Neural Networks
Before: Linear Score function f = W*x
We've been using this as the function we want to optimize.
Now: 2-layer Neural Network
Stack two of these together
F = W2max(0,W1x)
3-layer Neural Network
F = W3 max(0, W2max(0,W1*x) )
Each row of a weight matrix is something like a template
Q: So on the bottomrow you have image templates for W1, would you also have images for W2?A: Since W1 is directly connected to x input, this is what is very interpretable. H is going to be a score of how much of each template you solve.
Q: If our input x is of a left facing horse, and W1 we have a template of a left facing and right facing horse, then what’s happening?

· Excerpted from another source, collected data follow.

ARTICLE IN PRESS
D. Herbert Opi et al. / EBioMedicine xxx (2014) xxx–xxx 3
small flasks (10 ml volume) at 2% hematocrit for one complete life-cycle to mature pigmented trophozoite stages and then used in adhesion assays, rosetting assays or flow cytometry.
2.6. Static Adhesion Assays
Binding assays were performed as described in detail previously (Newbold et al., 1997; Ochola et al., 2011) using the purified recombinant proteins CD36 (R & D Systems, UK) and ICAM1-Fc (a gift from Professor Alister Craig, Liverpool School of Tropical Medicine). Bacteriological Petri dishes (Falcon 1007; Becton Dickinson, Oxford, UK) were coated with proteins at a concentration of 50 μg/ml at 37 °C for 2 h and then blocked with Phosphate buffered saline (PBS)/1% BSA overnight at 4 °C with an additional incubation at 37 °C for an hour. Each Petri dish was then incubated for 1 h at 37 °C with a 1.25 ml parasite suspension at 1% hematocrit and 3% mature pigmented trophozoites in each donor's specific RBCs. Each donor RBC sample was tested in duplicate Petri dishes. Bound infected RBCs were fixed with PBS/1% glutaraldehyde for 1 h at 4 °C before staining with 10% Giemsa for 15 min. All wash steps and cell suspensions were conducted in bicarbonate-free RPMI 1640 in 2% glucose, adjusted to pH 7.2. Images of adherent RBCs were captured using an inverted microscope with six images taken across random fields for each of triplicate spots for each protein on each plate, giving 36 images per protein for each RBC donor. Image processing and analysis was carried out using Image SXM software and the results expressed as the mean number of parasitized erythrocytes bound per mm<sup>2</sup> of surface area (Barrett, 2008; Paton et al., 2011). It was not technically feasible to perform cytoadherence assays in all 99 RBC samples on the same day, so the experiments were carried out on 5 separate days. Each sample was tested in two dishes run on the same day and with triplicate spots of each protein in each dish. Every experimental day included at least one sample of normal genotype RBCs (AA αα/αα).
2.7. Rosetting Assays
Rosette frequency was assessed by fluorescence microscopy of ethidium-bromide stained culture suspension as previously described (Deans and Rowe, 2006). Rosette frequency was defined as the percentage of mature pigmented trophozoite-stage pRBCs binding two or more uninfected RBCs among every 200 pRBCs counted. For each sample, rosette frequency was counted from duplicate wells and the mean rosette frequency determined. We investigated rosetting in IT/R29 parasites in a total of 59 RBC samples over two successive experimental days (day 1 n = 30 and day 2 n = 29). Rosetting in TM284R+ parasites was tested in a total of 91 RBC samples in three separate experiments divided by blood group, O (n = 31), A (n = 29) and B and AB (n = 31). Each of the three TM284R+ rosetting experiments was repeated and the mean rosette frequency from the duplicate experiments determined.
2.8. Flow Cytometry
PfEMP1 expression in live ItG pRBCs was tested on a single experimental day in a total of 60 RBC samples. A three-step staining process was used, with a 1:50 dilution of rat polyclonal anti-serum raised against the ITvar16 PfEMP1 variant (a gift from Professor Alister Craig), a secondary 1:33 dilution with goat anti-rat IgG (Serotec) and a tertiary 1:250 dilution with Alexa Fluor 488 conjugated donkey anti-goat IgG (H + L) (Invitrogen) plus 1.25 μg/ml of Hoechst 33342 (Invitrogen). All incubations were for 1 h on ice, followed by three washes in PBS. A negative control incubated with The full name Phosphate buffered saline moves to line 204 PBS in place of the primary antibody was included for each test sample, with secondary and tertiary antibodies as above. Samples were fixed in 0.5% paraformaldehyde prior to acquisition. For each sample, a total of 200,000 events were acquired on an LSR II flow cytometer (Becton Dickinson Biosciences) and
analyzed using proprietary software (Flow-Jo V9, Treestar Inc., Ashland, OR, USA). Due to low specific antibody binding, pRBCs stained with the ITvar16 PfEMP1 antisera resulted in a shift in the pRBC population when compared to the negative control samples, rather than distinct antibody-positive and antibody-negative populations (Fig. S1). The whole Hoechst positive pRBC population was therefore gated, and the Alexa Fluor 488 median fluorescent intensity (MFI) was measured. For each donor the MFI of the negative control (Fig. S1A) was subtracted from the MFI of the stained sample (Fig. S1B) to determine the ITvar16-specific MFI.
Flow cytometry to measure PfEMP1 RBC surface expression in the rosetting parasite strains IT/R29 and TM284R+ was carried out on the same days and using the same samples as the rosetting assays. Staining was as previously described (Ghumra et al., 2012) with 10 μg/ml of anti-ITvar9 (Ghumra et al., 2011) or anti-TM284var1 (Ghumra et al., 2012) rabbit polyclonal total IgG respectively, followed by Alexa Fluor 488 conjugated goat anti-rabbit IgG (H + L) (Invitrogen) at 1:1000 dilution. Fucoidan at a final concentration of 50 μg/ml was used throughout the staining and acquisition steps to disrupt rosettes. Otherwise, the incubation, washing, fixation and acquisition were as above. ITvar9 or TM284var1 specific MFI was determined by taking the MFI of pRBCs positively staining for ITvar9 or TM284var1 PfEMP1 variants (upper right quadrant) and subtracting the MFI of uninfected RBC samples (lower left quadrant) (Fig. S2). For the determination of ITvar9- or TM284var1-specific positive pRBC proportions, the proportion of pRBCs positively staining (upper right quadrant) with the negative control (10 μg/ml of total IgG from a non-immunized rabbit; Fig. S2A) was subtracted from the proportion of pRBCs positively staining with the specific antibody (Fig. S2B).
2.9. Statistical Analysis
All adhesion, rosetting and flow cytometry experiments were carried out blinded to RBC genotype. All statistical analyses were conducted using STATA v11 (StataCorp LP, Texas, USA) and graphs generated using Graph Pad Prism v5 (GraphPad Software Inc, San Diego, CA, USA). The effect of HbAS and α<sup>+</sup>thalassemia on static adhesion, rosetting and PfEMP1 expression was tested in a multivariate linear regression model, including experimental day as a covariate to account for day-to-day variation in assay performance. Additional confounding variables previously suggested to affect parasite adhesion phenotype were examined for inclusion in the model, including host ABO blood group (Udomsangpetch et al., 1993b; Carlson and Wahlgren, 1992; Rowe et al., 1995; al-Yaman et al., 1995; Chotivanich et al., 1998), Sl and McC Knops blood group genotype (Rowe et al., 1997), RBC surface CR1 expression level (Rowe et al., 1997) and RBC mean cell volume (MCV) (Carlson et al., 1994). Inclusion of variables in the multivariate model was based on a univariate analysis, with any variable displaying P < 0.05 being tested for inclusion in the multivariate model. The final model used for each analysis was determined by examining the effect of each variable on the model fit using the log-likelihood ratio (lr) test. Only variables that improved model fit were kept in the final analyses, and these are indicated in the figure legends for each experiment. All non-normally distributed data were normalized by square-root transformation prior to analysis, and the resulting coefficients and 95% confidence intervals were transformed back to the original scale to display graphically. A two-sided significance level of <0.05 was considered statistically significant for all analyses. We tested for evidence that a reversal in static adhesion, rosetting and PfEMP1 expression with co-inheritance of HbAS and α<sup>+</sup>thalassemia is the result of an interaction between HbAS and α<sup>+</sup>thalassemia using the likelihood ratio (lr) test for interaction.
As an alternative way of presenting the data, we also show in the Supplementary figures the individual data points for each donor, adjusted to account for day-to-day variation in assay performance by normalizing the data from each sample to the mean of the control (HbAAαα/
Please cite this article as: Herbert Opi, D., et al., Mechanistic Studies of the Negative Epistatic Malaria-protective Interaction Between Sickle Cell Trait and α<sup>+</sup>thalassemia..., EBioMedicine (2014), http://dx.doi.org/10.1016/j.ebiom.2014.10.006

A: In H, you might have a really high score for your left-facing horse, and a lower score for your right facing horse, then W2 would be a weighted sum of these templates, but if you have either a really high score for one of these templates, or a medium score for one of these templates, all of these kidns of combinations are going to give high scores right. In the end you’re going to get something which generally scores high when you have a horse of any kind. If you have a front Facing Horse you may have a medium value for both the left and right templates
Q: Is W2 or H doing the weighting?
A: H is the like the score function; h is the value of scores for each of those templates that you have in W1. H is how much of each template in W1 is present, and W2 is going to weight all of these intermediate scores to get your final scores for the class
Q: Nonlinear thing?
A: H is the value after the nonlinearity